Face aux importantes attaques de géomyzes observées sur les semis de maïs en Mayenne, la FDSEA et les JA 53 ont accueilli plusieurs parlementaires sur une exploitation de Nuillé-sur-Vicoin. L’objectif : leur faire mesurer l’ampleur des dégâts et l’urgence de redonner aux agriculteurs des moyens de protection efficaces.
Le 1er juin, la FDSEA et les JA de la Mayenne ont organisé une visite de terrain au Gaec des Baronnières, à Nuillé-sur-Vicoin, en présence des sénateurs Guillaume Chevrollier et Élisabeth Doineau ainsi que de la députée Géraldine Bannier. Cette rencontre avait pour objectif d’alerter les élus sur les conséquences des attaques de géomyzes qui touchent cette année de nombreux semis de maïs dans le département.
Sur l’exploitation, 25 hectares de maïs ont été impactés sur les 80 hectares semés. Treize hectares ont déjà dû être resemés.
Des coûts supplémentaires et un fort découragement
Pour les exploitants concernés, les conséquences sont à la fois économiques et humaines. Au Gaec des Baronnières, le coût du resemis est estimé à environ 350 €/ha, en intégrant les semences, le carburant, le matériel et le temps de travail supplémentaire.
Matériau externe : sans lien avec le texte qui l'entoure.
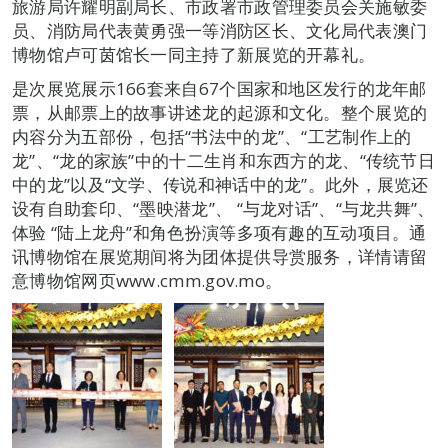
旅游局许耀明副局长、市政署市政管理委员会关施敏委
员、消防局代表黄勇强一等消防区长、文化局代表澳门
博物馆卢可茵馆长一同主持了新展览的开幕礼。
是次展览展示166套来自67个国家和地区发行的龙年邮
票，从邮票上的故事讲述龙的起源和文化。整个展览的
内容分为五部份，包括“书法中的龙”、“工艺制作上的
龙”、“龙的家族”中的十二生肖和东西方的龙、“传统节日
中的龙”以及“文学、传说和神话中的龙”。此外，展览还
设有自助套印、“墨映潜龙”、 “与龙对话”、“与龙共舞”、
体验 “陆上龙舟”和角色扮演等多项有趣的互动项目。通
讯博物馆在展览期间将为团体提供导赏服务，详情请留
意博物馆网页www.cmm.gov.mo。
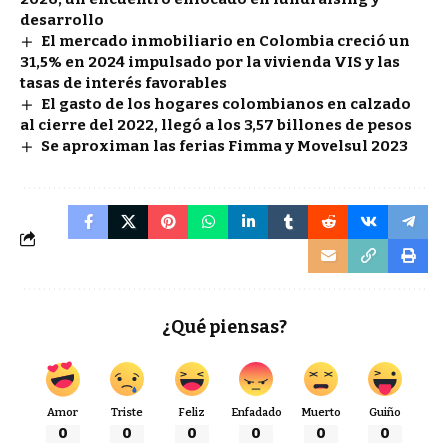
desarrollo
El mercado inmobiliario en Colombia creció un
31,5% en 2024 impulsado por la vivienda VIS y las
tasas de interés favorables
El gasto de los hogares colombianos en calzado
al cierre del 2022, llegó a los 3,57 billones de pesos
Se aproximan las ferias Fimma y Movelsul 2023
¿Qué piensas?
Amor
Triste
Feliz
Enfadado
Muerto
Guiño
0
0
0
0
0
0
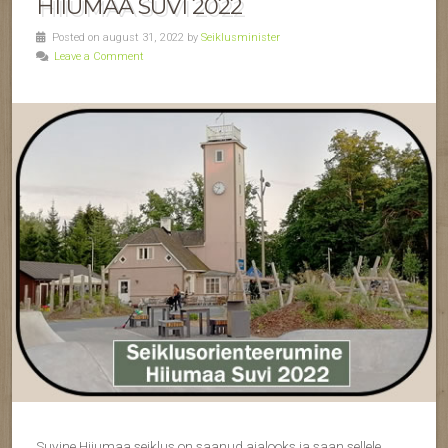
HIIUMAA SUVI 2022
Posted on august 31, 2022 by
Seiklusminister
Leave a Comment
Suvine Hiiumaa seiklus on saanud ajalooks ja saan sellele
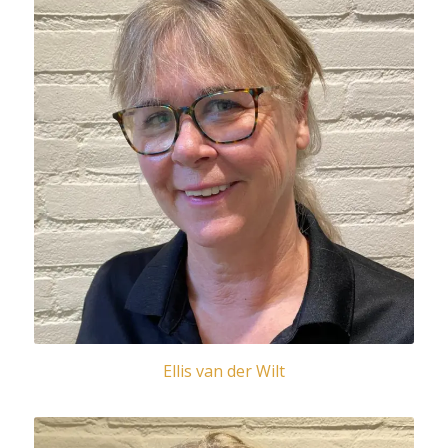
Ellis van der Wilt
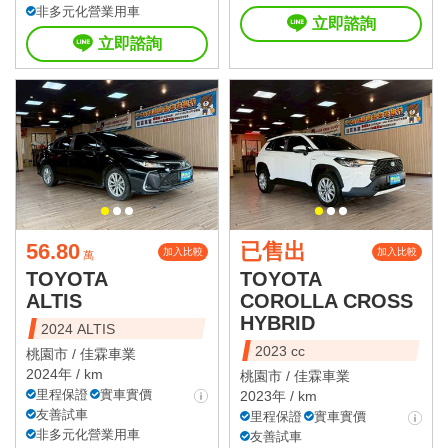
非多元化營業用車
立即諮詢
立即諮詢
56.80
已售出
加入比較
加入比較
萬
TOYOTA
TOYOTA
ALTIS
COROLLA CROSS
HYBRID
2024 ALTIS
2023 cc
桃園市 /
佳霖車業
2024年 / km
桃園市 /
佳霖車業
里程保證
實車實價
2023年 / km
友善試車
里程保證
實車實價
非多元化營業用車
友善試車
« Il faut tout refaire alors que les maïs étaient bien partis », témoigne Yoann Pichon. Au-delà des dépenses engagées, c’est également le sentiment d’impuissance qui domine chez de nombreux agriculteurs confrontés à ces attaques.
Une réglementation sans solution efficace
Pour la FDSEA et les JA, le problème est désormais clairement identifié : les producteurs se retrouvent privés d’outils de protection efficaces sans qu’une alternative réellement opérationnelle ne soit proposée.
« Les semis avaient été réalisés dans de bonnes conditions. Aujourd’hui, la véritable problématique est l’interdiction de certaines solutions de traitement des semences sans solution intermédiaire crédible », a rappelé Samuel Gouel, président de la FDSEA 53.
Depuis l’interdiction du Sonido en 2018, les possibilités de lutte contre la géomyze sont extrêmement limitées. Le Lumiposa constitue aujourd’hui la principale solution préventive disponible, sans pour autant garantir une protection suffisante dans toutes les situations.
« Aucune solution curative n’existe actuellement. Nous demandons des solutions alternatives efficaces et une harmonisation des règles au niveau européen », ont souligné les responsables syndicaux.
Une facture qui pourrait atteindre plusieurs millions d’euros
Les premiers retours du terrain montrent que la situation dépasse largement quelques cas isolés. Selon les estimations réalisées par les réseaux FDSEA et JA, près de 30 % des surfaces de maïs mayennaises pourraient être touchées, soit entre 30 000 et 40 000 hectares.
Compte tenu des coûts de resemis observés, l’impact économique pour l’agriculture mayennaise pourrait être compris entre 6,7 et 18 millions d’euros.
Porter la voix des agriculteurs
À travers cette rencontre, la FDSEA et les JA ont souhaité rappeler aux parlementaires que les agriculteurs ne peuvent être laissés sans solution face à des impasses techniques de plus en plus nombreuses.
Le maïs demeure un pilier essentiel de l’autonomie fourragère des élevages mayennais. Dans ce contexte, le réseau syndical continuera d’interpeller les pouvoirs publics afin d’obtenir des réponses concrètes, fondées sur la science et compatibles avec les réalités économiques des exploitations.